Giving AI to developers is not a silver bullet to productivity. We have to look at all these other things, but we have to understand the power. AI makes experts dramatically stronger. Technical maestros and architects get boosted. People great at AI are going to do substantially better in the job wars than folks who aren't. It loves code and types way faster than you. We need to move quickly from chat-oriented programming, which these examples were about, to agents. To quote Steve Yegge, you need to have the IDE talk with folks and ask how you're moving to agent programming using CLIs and agents to build your systems.

But don't remove your critical thinking. You still need to be deeply involved. You still need to review code and understand what AI is doing for you. You are still responsible for its output. It moves cognitive load in weird ways. Steve said, now I'm doing 10 things at once and waiting for the agents to produce results. Cognitive load moves into a different space. The great advances lie in augmenting our current folks versus replacement.

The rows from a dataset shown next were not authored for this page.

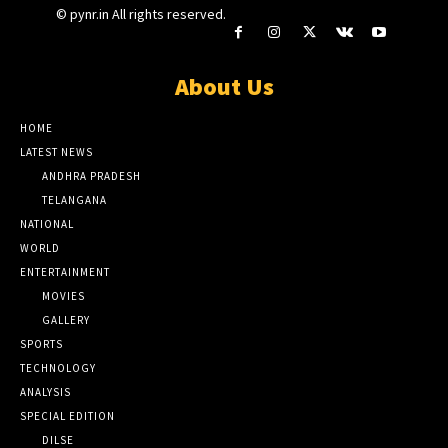
© pynr.in All rights reserved.
About Us
HOME
LATEST NEWS
ANDHRA PRADESH
TELANGANA
NATIONAL
WORLD
ENTERTAINMENT
MOVIES
GALLERY
SPORTS
TECHNOLOGY
ANALYSIS
SPECIAL EDITION
DILSE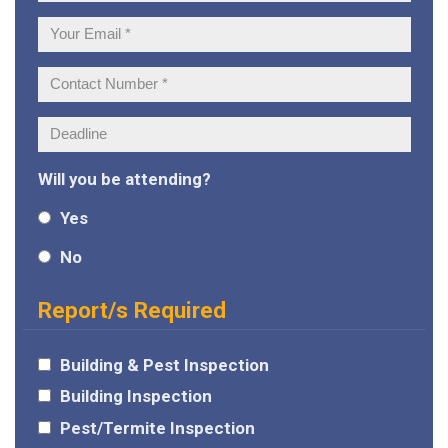
Name:
Your
Email:
Contact
Number:
Deadline:
Will you be attending?
Yes
No
Report/s Required
Building & Pest Inspection
Building Inspection
Pest/Termite Inspection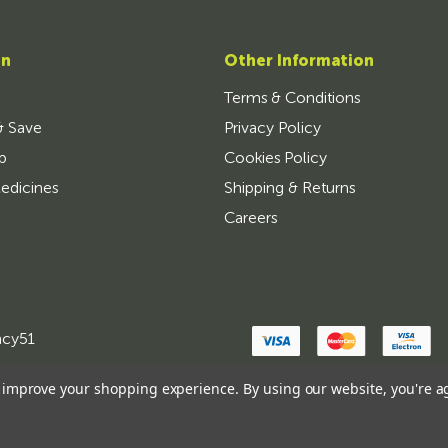
on
Other Information
Terms & Conditions
& Save
Privacy Policy
p
Cookies Policy
edicines
Shipping & Returns
Careers
ncy51
to improve your shopping experience.
By using our website, you're a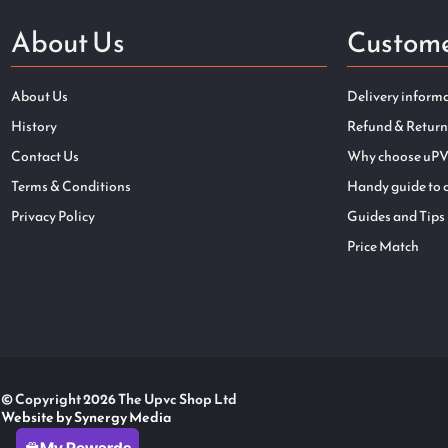
About Us
Custome
About Us
Delivery inform
History
Refund & Return
Contact Us
Why choose uPV
Terms & Conditions
Handy guide to 
Privacy Policy
Guides and Tips
Price Match
© Copyright 2026 The Upvc Shop Ltd
Website by Synergy Media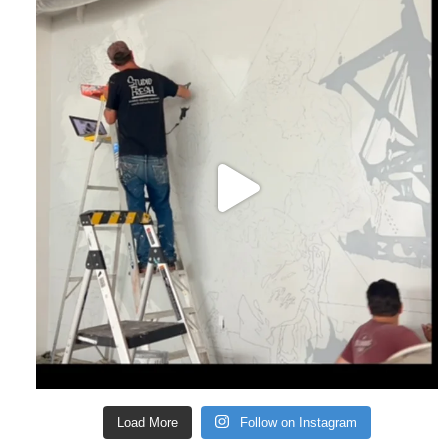
Load More
Follow on Instagram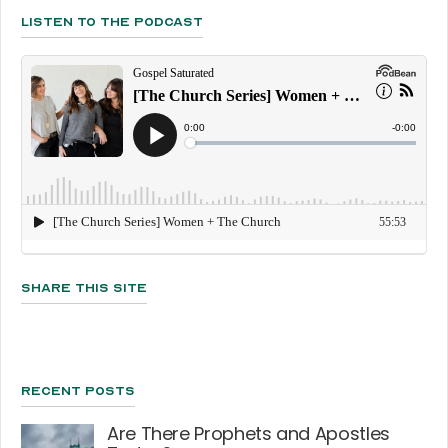
Listen To The Podcast
Share This Site
Recent Posts
Are There Prophets and Apostles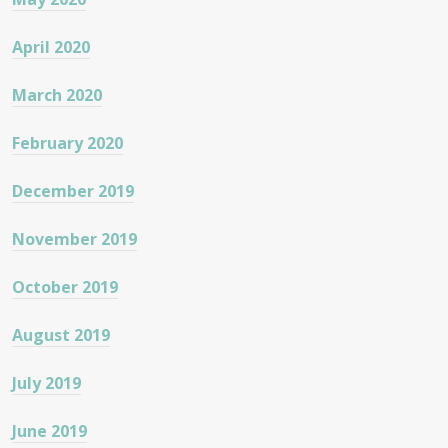
April 2020
March 2020
February 2020
December 2019
November 2019
October 2019
August 2019
July 2019
June 2019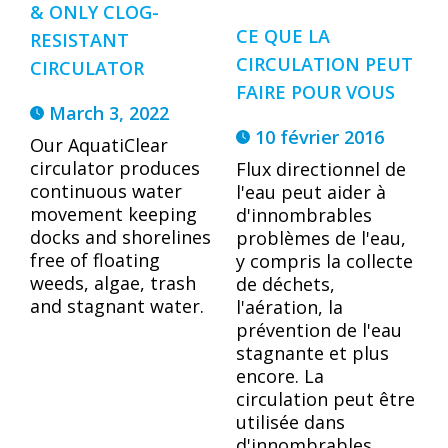
& ONLY CLOG-
CE QUE LA
RESISTANT
CIRCULATION PEUT
CIRCULATOR
FAIRE POUR VOUS
March 3, 2022
10 février 2016
Our AquatiClear
circulator produces
Flux directionnel de
continuous water
l'eau peut aider à
movement keeping
d'innombrables
docks and shorelines
problèmes de l'eau,
free of floating
y compris la collecte
weeds, algae, trash
de déchets,
and stagnant water.
l'aération, la
prévention de l'eau
stagnante et plus
encore. La
circulation peut être
utilisée dans
d'innombrables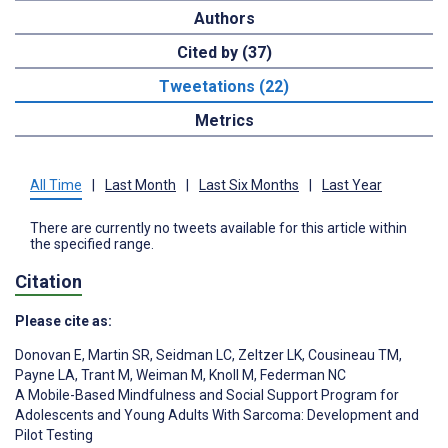
Authors
Cited by (37)
Tweetations (22)
Metrics
All Time
|
Last Month
|
Last Six Months
|
Last Year
There are currently no tweets available for this article within
the specified range.
Citation
Please cite as:
Donovan E
,
Martin SR
,
Seidman LC
,
Zeltzer LK
,
Cousineau TM
,
Payne LA
,
Trant M
,
Weiman M
,
Knoll M
,
Federman NC
A Mobile-Based Mindfulness and Social Support Program for
Adolescents and Young Adults With Sarcoma: Development and
Pilot Testing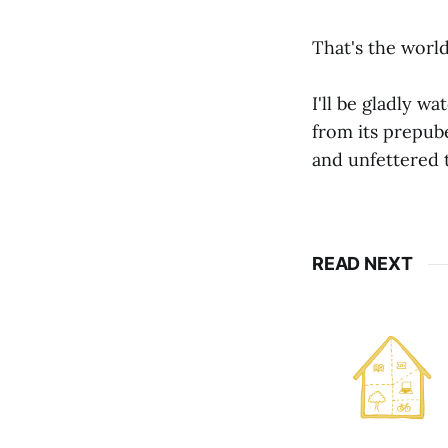
That's the world
I'll be gladly 
from its prepub
and unfettered t
READ NEXT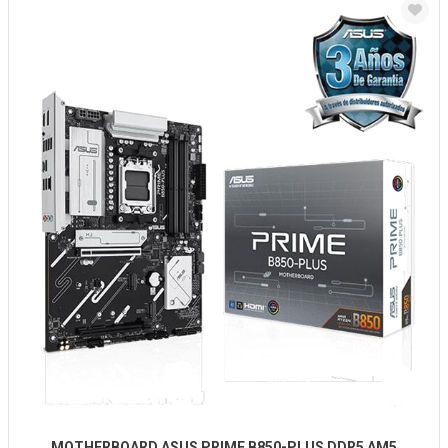
MOTHERBOARD ASUS PRIME B850-PLUS DDR5 AM5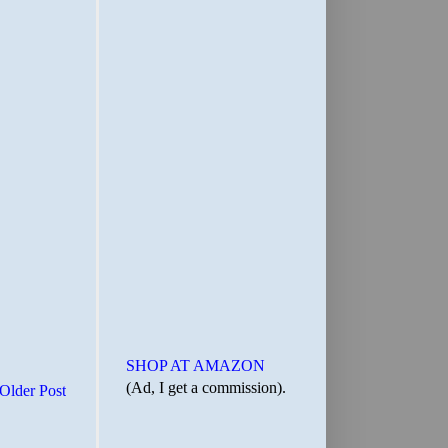
SHOP AT AMAZON
(Ad, I get a commission).
Older Post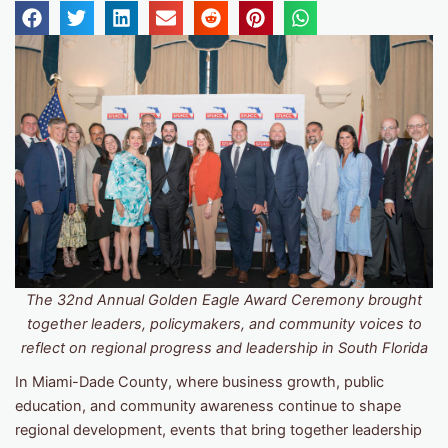
The 32nd Annual Golden Eagle Award Ceremony brought
together leaders, policymakers, and community voices to
reflect on regional progress and leadership in South Florida
In Miami-Dade County, where business growth, public
education, and community awareness continue to shape
regional development, events that bring together leadership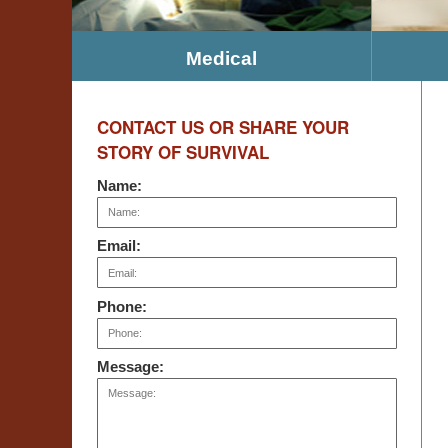
Medical
CONTACT US OR SHARE YOUR
STORY OF SURVIVAL
Name:
Email:
Phone:
Message:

To tackle coordination cost, you need to change you and your org to embrace AI. I always ask my folks: what did you do with AI today? How did you use it to solve a problem? Are you using it in Excel to generate reports and formulas? You need to be comfortable with how you work with AI. It's a partner.

The physics of coordination costs degrades exponentially. The golden rule is: remove a dependency, it doubles your odds. AI process engineering should come before AI product engineering. Rewire layer two and layer three of your organizations to embrace AI because AI enables independence of action. Don't shortcut CI. All the things we learned in DevOps for AI are the good foundations and safety net to reduce risk. Battle your coordination costs with the five AI enablement properties: knowledge, capability, capacity, parallelism, and optionality. Those tie back to fast, fun, ambitious, autonomous, and optionality in vibe coding.

The help I'm looking for is what everyone is struggling with: what does the new AI and agentic org structure look like? Is it a team of one technical expert, one business expert, and a BA? What is a higher-level org structure? Do you have very technical managers managing very small pods? These are things we're all struggling with now. We know AI will dramatically affect that. We also know we have to figure out how we continue to have juniors and train them, because at some point those seniors need someone to help them. This is the organizational challenge that a lot of us need to figure out. Thank you all.